The Bigger Picture: Ethics and Classification

Alex's work raises ethical questions that connect to the chapter's theme of "human stories behind the data."

When StreamVibe classifies users into engagement tiers, those classifications affect what users experience. Power Users might get early access to new features. Dormant users might get aggressive email campaigns trying to re-engage them. A user classified as "at risk of churning" might see their subscription price quietly lowered — a form of price discrimination driven by data classification.

The categories aren't neutral. They shape who gets attention, who gets resources, and who gets ignored. A user who stopped watching because they were going through a difficult time might be reclassified from "Regular" to "Dormant" to "Churned" — and eventually lose their viewing history and recommendations when the system cleans out inactive accounts.

Professor Washington sees parallels to his criminal justice research. When an algorithm classifies a defendant's neighborhood as "high crime" (nominal) or assigns a risk score of 8 out of 10 (ordinal or numerical, depending on construction), those classifications have consequences. The data types feel objective and technical, but the act of classification is never truly neutral.
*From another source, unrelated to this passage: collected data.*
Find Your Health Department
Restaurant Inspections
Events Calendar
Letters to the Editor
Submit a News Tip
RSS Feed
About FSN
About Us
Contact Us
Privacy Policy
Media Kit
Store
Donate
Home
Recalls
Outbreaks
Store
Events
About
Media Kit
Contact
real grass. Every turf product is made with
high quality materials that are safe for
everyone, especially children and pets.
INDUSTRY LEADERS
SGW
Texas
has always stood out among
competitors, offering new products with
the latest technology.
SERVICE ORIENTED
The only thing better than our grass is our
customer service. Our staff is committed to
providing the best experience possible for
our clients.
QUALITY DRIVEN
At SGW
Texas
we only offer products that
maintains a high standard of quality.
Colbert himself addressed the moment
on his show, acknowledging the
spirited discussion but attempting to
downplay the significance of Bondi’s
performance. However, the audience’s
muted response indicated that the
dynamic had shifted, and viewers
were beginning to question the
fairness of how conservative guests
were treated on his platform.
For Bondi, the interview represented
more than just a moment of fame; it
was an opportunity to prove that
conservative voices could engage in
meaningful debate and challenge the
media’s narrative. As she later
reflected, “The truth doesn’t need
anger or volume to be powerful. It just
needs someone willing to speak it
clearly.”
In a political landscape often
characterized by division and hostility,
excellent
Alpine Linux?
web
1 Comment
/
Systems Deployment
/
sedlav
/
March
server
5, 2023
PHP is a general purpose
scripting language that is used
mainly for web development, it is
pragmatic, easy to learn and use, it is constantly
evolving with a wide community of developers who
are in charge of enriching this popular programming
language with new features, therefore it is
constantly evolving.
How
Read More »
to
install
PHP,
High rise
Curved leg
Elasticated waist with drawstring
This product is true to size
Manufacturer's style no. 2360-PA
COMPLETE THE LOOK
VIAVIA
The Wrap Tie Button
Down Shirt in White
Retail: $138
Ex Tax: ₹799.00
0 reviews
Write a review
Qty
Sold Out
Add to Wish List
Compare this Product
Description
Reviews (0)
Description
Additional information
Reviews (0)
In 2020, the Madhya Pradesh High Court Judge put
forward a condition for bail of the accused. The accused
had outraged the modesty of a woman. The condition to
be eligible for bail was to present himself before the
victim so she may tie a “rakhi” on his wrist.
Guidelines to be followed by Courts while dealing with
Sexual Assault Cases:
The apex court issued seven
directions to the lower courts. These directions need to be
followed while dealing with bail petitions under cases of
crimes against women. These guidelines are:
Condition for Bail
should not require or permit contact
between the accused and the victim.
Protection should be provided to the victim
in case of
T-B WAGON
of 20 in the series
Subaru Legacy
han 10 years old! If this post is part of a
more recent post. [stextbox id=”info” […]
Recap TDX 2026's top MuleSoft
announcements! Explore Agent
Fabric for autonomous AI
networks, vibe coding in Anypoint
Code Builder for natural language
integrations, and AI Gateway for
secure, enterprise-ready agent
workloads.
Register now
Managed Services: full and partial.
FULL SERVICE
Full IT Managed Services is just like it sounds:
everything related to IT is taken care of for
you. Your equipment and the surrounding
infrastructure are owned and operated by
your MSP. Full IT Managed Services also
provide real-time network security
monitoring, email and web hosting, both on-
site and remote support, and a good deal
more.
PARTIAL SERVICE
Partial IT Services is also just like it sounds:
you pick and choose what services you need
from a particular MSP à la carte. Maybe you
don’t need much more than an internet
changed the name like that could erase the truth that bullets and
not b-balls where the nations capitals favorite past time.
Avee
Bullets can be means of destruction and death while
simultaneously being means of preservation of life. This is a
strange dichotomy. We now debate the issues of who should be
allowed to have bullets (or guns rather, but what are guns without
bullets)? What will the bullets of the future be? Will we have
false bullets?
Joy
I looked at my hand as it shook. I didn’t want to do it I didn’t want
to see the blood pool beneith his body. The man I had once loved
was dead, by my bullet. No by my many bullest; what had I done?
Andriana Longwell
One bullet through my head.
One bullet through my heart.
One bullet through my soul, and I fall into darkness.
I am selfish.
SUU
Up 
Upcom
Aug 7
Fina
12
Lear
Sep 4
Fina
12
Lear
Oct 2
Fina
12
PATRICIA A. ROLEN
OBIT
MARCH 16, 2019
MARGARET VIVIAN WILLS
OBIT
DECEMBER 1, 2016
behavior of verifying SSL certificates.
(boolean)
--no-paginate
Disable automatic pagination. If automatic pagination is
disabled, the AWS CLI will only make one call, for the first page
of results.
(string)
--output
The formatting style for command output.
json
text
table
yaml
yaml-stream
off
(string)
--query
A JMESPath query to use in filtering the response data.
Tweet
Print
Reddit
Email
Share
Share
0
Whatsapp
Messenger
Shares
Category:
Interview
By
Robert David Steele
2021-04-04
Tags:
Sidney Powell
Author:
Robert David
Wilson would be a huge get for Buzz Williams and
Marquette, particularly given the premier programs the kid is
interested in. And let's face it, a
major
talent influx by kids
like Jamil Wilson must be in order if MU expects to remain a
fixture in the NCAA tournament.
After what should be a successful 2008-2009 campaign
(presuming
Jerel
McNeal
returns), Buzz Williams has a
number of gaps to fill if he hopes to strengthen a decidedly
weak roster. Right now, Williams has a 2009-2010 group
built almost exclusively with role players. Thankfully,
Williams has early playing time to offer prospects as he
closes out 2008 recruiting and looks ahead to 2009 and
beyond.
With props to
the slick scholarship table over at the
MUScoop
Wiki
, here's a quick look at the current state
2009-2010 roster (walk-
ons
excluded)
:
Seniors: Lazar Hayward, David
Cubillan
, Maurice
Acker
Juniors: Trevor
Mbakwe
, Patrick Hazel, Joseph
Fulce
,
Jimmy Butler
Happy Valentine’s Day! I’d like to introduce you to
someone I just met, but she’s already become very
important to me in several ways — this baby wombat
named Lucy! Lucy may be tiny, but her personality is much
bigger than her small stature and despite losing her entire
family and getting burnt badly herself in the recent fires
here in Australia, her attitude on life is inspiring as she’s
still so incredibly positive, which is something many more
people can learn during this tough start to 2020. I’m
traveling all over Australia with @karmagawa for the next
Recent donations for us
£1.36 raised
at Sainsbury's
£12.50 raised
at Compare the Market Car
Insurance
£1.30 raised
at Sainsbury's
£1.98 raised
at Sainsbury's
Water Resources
Connection to This Chapter

Chapter 2 Concept	StreamVibe Illustration
Operational definition matters	"Watch time" can be defined multiple ways, each producing a different continuous variable
Nominal classification is complex	Genre categories require decisions about single vs. multi-label, hierarchy, and user perception
Ordinal ≠ numerical	Averaging engagement tier scores can hide important distributional changes
Variables can be transformed	A single timestamp becomes continuous, ordinal, nominal, or discrete depending on how it's processed
Classification has consequences	User tier labels drive business decisions that affect people's experiences

Discussion Questions

Netflix famously uses thousands of "micro-genres" (like "Critically Acclaimed Emotional Underdog Movies" or "Dark Scandinavian TV Shows"). How does the granularity of a nominal variable — how many categories it has — affect analysis? What are the trade-offs between 5 broad genres and 2,000 micro-genres?
StreamVibe's engagement tier system assigns numerical values (0-4) to ordinal categories. Under what circumstances might this be a reasonable simplification? Under what circumstances could it lead to bad decisions?
If a streaming platform tracks every second of user behavior, does this raise privacy concerns? How much data about your viewing habits should a company be allowed to collect? Does the type of data (categorical vs. numerical, anonymous vs. identifiable) affect your answer?
Alex needs to decide whether to measure "user satisfaction" as a 1-10 numerical scale, a set of ordered categories (Very Unsatisfied to Very Satisfied), or a simple thumbs-up/thumbs-down. What are the pros and cons of each approach from a data classification perspective?
Compare the data classification challenges in this case study (social media/streaming) to those in Case Study 1 (healthcare). What similarities do you see? What's different about the stakes involved?

Try It Yourself

Choose a social media platform, streaming service, or app you use regularly. Think about all the data it might collect about you.

List at least 10 variables the platform might record about your usage.
Classify each variable as nominal, ordinal, discrete, or continuous.
For each variable, note whether the classification is clear-cut or ambiguous.
Identify at least one variable that could be classified differently depending on how it's defined or processed.
Write a paragraph: How does knowing the types of data collected about you change how you think about the platform?

Sources: YouTube internal statistics (2023, reported at YouTube Official Blog). Instagram press data (Meta Platforms, 2023). Netflix technology blog posts on recommendation systems (2022-2024). This case study uses StreamVibe as a fictional composite example; specific metrics are illustrative, not drawn from any single real platform.